What to work on: Write out the entries again. Match each one exactly.

Stored items:
--- START ---

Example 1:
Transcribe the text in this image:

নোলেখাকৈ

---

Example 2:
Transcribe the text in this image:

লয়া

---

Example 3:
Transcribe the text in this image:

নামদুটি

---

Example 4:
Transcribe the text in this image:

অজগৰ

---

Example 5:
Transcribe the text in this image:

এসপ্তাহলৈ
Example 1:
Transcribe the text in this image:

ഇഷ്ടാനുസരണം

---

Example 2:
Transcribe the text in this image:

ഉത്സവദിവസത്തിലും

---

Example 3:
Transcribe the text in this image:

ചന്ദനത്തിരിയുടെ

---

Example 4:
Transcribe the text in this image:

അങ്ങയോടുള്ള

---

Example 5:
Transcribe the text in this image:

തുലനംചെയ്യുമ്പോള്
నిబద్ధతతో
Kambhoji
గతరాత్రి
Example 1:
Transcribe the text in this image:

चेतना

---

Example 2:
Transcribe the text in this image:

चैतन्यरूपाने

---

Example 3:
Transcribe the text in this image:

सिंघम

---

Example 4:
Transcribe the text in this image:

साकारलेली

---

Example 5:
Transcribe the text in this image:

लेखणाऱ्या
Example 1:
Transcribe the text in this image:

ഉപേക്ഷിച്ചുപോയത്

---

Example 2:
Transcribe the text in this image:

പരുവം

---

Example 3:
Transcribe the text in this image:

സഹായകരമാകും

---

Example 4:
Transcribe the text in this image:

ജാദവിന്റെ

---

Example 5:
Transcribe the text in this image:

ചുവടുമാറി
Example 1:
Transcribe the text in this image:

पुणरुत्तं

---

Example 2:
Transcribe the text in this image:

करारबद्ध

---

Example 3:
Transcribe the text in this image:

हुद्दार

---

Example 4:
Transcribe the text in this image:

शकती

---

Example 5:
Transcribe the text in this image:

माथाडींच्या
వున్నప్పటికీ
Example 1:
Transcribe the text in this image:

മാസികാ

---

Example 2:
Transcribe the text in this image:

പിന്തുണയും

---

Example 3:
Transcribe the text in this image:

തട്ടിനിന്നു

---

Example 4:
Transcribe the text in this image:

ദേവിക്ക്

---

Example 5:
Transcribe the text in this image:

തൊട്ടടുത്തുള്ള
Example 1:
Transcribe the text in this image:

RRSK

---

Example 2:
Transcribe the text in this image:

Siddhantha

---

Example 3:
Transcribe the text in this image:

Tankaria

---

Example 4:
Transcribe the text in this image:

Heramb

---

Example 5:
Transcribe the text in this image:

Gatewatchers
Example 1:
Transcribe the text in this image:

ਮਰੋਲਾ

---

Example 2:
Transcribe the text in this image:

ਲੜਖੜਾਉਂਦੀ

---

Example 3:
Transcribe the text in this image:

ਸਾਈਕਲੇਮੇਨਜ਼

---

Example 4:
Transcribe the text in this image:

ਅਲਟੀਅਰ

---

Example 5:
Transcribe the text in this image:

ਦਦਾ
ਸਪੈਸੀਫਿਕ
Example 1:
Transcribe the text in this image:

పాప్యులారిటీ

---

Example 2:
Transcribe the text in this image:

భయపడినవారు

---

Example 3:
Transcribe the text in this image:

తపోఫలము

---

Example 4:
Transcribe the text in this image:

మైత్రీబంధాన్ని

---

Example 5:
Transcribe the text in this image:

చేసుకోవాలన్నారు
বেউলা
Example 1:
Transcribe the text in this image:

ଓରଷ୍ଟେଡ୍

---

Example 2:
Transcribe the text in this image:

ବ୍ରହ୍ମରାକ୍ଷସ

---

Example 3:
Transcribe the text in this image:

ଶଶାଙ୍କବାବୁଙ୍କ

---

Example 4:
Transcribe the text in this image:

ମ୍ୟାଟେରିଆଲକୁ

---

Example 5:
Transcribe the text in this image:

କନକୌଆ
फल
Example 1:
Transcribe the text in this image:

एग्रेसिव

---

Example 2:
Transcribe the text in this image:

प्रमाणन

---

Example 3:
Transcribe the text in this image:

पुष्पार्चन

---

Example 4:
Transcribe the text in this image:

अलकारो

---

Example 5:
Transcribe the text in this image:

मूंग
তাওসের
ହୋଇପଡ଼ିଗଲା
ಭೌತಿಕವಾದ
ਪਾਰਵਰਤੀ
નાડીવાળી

--- END ---

Output of the task:
Example 1:
Transcribe the text in this image:

নোলেখাকৈ

---

Example 2:
Transcribe the text in this image:

লয়া

---

Example 3:
Transcribe the text in this image:

নামদুটি

---

Example 4:
Transcribe the text in this image:

অজগৰ

---

Example 5:
Transcribe the text in this image:

এসপ্তাহলৈ
Example 1:
Transcribe the text in this image:

ഇഷ്ടാനുസരണം

---

Example 2:
Transcribe the text in this image:

ഉത്സവദിവസത്തിലും

---

Example 3:
Transcribe the text in this image:

ചന്ദനത്തിരിയുടെ

---

Example 4:
Transcribe the text in this image:

അങ്ങയോടുള്ള

---

Example 5:
Transcribe the text in this image:

തുലനംചെയ്യുമ്പോള്
నిబద్ధతతో
Kambhoji
గతరాత్రి
Example 1:
Transcribe the text in this image:

चेतना

---

Example 2:
Transcribe the text in this image:

चैतन्यरूपाने

---

Example 3:
Transcribe the text in this image:

सिंघम

---

Example 4:
Transcribe the text in this image:

साकारलेली

---

Example 5:
Transcribe the text in this image:

लेखणाऱ्या
Example 1:
Transcribe the text in this image:

ഉപേക്ഷിച്ചുപോയത്

---

Example 2:
Transcribe the text in this image:

പരുവം

---

Example 3:
Transcribe the text in this image:

സഹായകരമാകും

---

Example 4:
Transcribe the text in this image:

ജാദവിന്റെ

---

Example 5:
Transcribe the text in this image:

ചുവടുമാറി
Example 1:
Transcribe the text in this image:

पुणरुत्तं

---

Example 2:
Transcribe the text in this image:

करारबद्ध

---

Example 3:
Transcribe the text in this image:

हुद्दार

---

Example 4:
Transcribe the text in this image:

शकती

---

Example 5:
Transcribe the text in this image:

माथाडींच्या
వున్నప్పటికీ
Example 1:
Transcribe the text in this image:

മാസികാ

---

Example 2:
Transcribe the text in this image:

പിന്തുണയും

---

Example 3:
Transcribe the text in this image:

തട്ടിനിന്നു

---

Example 4:
Transcribe the text in this image:

ദേവിക്ക്

---

Example 5:
Transcribe the text in this image:

തൊട്ടടുത്തുള്ള
Example 1:
Transcribe the text in this image:

RRSK

---

Example 2:
Transcribe the text in this image:

Siddhantha

---

Example 3:
Transcribe the text in this image:

Tankaria

---

Example 4:
Transcribe the text in this image:

Heramb

---

Example 5:
Transcribe the text in this image:

Gatewatchers
Example 1:
Transcribe the text in this image:

ਮਰੋਲਾ

---

Example 2:
Transcribe the text in this image:

ਲੜਖੜਾਉਂਦੀ

---

Example 3:
Transcribe the text in this image:

ਸਾਈਕਲੇਮੇਨਜ਼

---

Example 4:
Transcribe the text in this image:

ਅਲਟੀਅਰ

---

Example 5:
Transcribe the text in this image:

ਦਦਾ
ਸਪੈਸੀਫਿਕ
Example 1:
Transcribe the text in this image:

పాప్యులారిటీ

---

Example 2:
Transcribe the text in this image:

భయపడినవారు

---

Example 3:
Transcribe the text in this image:

తపోఫలము

---

Example 4:
Transcribe the text in this image:

మైత్రీబంధాన్ని

---

Example 5:
Transcribe the text in this image:

చేసుకోవాలన్నారు
বেউলা
Example 1:
Transcribe the text in this image:

ଓରଷ୍ଟେଡ୍

---

Example 2:
Transcribe the text in this image:

ବ୍ରହ୍ମରାକ୍ଷସ

---

Example 3:
Transcribe the text in this image:

ଶଶାଙ୍କବାବୁଙ୍କ

---

Example 4:
Transcribe the text in this image:

ମ୍ୟାଟେରିଆଲକୁ

---

Example 5:
Transcribe the text in this image:

କନକୌଆ
फल
Example 1:
Transcribe the text in this image:

एग्रेसिव

---

Example 2:
Transcribe the text in this image:

प्रमाणन

---

Example 3:
Transcribe the text in this image:

पुष्पार्चन

---

Example 4:
Transcribe the text in this image:

अलकारो

---

Example 5:
Transcribe the text in this image:

मूंग
তাওসের
ହୋଇପଡ଼ିଗଲା
ಭೌತಿಕವಾದ
ਪਾਰਵਰਤੀ
નાડીવાળી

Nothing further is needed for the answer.